There is a bizarre story of a Florida man named Eddie Page, born Tommy Coleman Jr., who claimed he was a human–alien hybrid whose father was from the Pleiadian star system. He grew up with strange experiences and, after joining the US Marines in 1972, was sent on a secret mission to Vietnam, where an attack happened, he blacked out, and later woke up in a rice field more than 500 miles away, with 11 days missing from his memory. He was detained and examined for months by doctors, and he said his military medical file showed abnormal organs, unusual blood, and a note saying “Not of Human Origin.”
Years later, after his first wife and newborn child mysteriously disappeared from the hospital, he used regressive hypnosis and “remembered” that he had been killed in the ambush but rescued by Pleiadian aliens, healed in a liquid on their craft, and told telepathically by a small being, “No son of mine will be killed.” He said he was part of a joint US government–Pleiadian hybrid program, that he was one of 32 cloned hybrids (21 female, 11 male) with only 8 still alive, and that secret agents watched him afterwards. He also claimed to have medical records proving his non‑human origin and promoted his story through websites and his book “Project Aquarius.”

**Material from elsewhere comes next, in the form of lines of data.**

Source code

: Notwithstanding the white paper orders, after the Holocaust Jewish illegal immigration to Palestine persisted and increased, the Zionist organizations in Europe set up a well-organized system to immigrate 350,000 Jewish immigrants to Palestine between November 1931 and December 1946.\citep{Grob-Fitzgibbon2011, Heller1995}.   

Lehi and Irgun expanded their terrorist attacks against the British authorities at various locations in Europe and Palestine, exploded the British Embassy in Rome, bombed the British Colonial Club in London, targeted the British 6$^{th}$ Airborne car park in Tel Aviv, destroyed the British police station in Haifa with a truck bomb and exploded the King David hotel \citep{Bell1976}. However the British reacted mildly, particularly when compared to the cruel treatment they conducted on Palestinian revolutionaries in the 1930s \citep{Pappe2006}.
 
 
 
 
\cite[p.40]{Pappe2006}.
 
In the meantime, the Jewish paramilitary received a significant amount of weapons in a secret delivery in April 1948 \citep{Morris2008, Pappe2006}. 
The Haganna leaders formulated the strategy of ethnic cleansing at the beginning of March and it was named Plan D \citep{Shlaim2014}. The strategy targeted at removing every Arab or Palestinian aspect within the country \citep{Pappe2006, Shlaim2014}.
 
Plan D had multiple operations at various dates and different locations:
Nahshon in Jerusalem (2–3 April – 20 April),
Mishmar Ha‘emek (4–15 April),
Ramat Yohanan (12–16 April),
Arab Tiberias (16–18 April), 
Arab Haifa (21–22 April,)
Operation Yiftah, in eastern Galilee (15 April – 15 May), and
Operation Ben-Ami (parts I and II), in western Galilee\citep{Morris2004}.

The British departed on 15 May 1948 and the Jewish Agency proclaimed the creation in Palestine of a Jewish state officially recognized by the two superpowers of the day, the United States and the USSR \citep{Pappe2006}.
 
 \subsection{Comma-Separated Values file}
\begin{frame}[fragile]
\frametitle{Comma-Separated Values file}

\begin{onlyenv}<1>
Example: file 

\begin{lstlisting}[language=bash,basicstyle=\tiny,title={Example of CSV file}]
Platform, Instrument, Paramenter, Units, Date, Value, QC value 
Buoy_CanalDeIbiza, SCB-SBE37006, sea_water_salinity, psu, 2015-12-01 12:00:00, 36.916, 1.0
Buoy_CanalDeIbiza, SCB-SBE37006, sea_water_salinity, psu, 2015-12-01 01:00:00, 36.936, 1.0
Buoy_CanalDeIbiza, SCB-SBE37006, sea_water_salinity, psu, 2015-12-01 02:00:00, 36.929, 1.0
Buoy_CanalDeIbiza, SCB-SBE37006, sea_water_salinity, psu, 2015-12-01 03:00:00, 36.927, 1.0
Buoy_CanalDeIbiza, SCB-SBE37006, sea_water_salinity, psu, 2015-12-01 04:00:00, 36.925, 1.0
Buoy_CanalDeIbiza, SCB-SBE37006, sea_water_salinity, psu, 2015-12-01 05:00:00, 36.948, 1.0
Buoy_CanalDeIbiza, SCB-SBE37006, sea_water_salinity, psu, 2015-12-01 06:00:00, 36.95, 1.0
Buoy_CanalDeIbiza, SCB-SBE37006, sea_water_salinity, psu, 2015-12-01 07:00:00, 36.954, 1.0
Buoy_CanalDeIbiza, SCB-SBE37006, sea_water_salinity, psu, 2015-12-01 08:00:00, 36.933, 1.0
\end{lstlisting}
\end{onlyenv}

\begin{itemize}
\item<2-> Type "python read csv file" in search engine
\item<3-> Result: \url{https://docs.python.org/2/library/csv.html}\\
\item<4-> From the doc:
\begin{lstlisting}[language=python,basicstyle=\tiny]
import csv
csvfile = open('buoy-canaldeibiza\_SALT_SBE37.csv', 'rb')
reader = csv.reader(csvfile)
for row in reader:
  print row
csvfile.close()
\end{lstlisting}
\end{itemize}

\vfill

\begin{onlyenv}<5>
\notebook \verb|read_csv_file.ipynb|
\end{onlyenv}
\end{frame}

Dr. Karla Turner also said that the so‑called alien “hybrid program” was only one part of a much darker agenda, and that abductions involved far more than just making mixed alien‑human babies. From her research and her own family’s experiences, she said abductees reported implants, surgeries, pain experiments, cloning, mind control, and even interest in the human soul, which went way beyond simple breeding.
She argued that aliens controlled human perception, memories, emotions, and even spiritual experiences, often hiding what really happened behind fake, “beautiful” scenes or screen memories. She said this manipulation allowed them to trick people into believing comforting stories, like a loving hybrid program, while hiding cruel medical procedures, sexual abuse, and psychological programming.
Turner believed some aliens lied and used propaganda, mixing truth with lies to gain trust, and she warned that many promises and predictions from these beings never came true. She said abductees’ memories could not be taken at face value, because they usually described what the aliens wanted them to remember, not the real events, and she stressed that the agenda seemed physical, psychological, and spiritual altogether, not just about creating hybrids.
She also said human military forces sometimes took part in abductions and harassment, which made her think there was cooperation between aliens and parts of the military. Overall, she saw the hybrid‑baby story as too small to explain everything she documented and thought it might even be a cover to hide a deeper program that targeted bodies, minds, beliefs, and souls.